A run’s value is in its output: the implementation a model produced, together with the metrics describing how it got there. The Test Cabinet publishes both so that anyone can inspect, clone, and play the result. The final product is released as it is, including any bugs and flaws, rather than being reduced to graphs or a single percentage.

Generated Code

Each published run’s generated implementation must be released as its own public git repository.

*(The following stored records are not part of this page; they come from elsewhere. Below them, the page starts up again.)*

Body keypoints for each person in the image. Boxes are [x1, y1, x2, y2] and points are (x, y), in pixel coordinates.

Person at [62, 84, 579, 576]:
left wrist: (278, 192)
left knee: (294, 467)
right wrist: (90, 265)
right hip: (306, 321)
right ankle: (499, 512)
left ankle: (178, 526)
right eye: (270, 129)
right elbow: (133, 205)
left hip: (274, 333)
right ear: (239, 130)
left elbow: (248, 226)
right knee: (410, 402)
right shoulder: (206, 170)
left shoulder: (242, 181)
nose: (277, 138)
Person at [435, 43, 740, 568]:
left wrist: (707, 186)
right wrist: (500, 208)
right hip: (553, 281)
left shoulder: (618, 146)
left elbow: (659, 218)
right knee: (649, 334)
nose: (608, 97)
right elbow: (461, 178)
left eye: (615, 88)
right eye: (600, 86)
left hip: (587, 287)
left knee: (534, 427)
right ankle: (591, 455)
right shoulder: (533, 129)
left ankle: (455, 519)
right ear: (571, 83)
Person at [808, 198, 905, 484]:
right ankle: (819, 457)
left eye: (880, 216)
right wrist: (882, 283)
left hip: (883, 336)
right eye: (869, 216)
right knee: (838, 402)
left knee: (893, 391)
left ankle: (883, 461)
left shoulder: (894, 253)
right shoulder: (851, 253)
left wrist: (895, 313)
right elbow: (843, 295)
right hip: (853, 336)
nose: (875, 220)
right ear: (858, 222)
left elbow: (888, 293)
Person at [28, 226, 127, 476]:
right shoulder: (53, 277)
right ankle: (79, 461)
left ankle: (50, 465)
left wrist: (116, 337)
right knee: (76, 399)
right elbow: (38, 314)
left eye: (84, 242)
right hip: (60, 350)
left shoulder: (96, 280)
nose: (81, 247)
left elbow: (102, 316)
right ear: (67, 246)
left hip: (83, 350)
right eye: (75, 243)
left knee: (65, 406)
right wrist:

Releasing each run as a standalone repository keeps results independent and maps cleanly onto per run hosting and embedding. See Site.
The generated implementation must include a README and any other documentation that a user needs to clone the repository and run it locally. Requiring this documentation is part of every test case.

Run Record

Each published run’s run record must be added to the dataset the site is built from, with its links pointing at the run’s source repository and playable build.

Publishing

Publishing a run must be an explicit operation that takes a finished run and:

Releases its generated code to a public repository.
Makes its playable build available for embedding.
Adds its run record to the site’s dataset.
Includes the run’s review — its writeup and rating.

Publishing must refuse a run that has no review: a run cannot be released without a hand-written writeup and a rating. This keeps every published implementation framed by a human assessment rather than dropped onto the site as raw output.

The publish operation must be idempotent and must be usable in batch, so that a sweep producing many runs can be published without manual handling of each one. When publishing a batch, a single run missing its review must stop the batch before anything is released, so a sweep is never left half published.

Reviews

Every published run carries a hand-written review: a short writeup the site shows before the playable build, together with a rating that records the reviewer’s overall assessment.

A review is curatorial — authored separately by a person after playing the finished build, rather than emitted by a run — and it is not part of the run record contract. The rating travels with the writeup (in its frontmatter), not in the record. Publishing makes the review available to the site alongside the run record.

The rating is one of four tiers, assigned by hand:

Flawless — implemented according to spec with no noticeable bugs.
Great — implemented according to spec; may have minor issues so long as they don’t impact playability.
Scuffed — mostly implemented according to spec. Playable, but may deviate from the spec or have bugs that impact playability.
Broken — doesn’t follow the spec, or has bugs severe enough to render the game unplayable.

The rating is a subjective, per-run signal. It is shown alongside a run but is never aggregated or used to rank runs (see Site).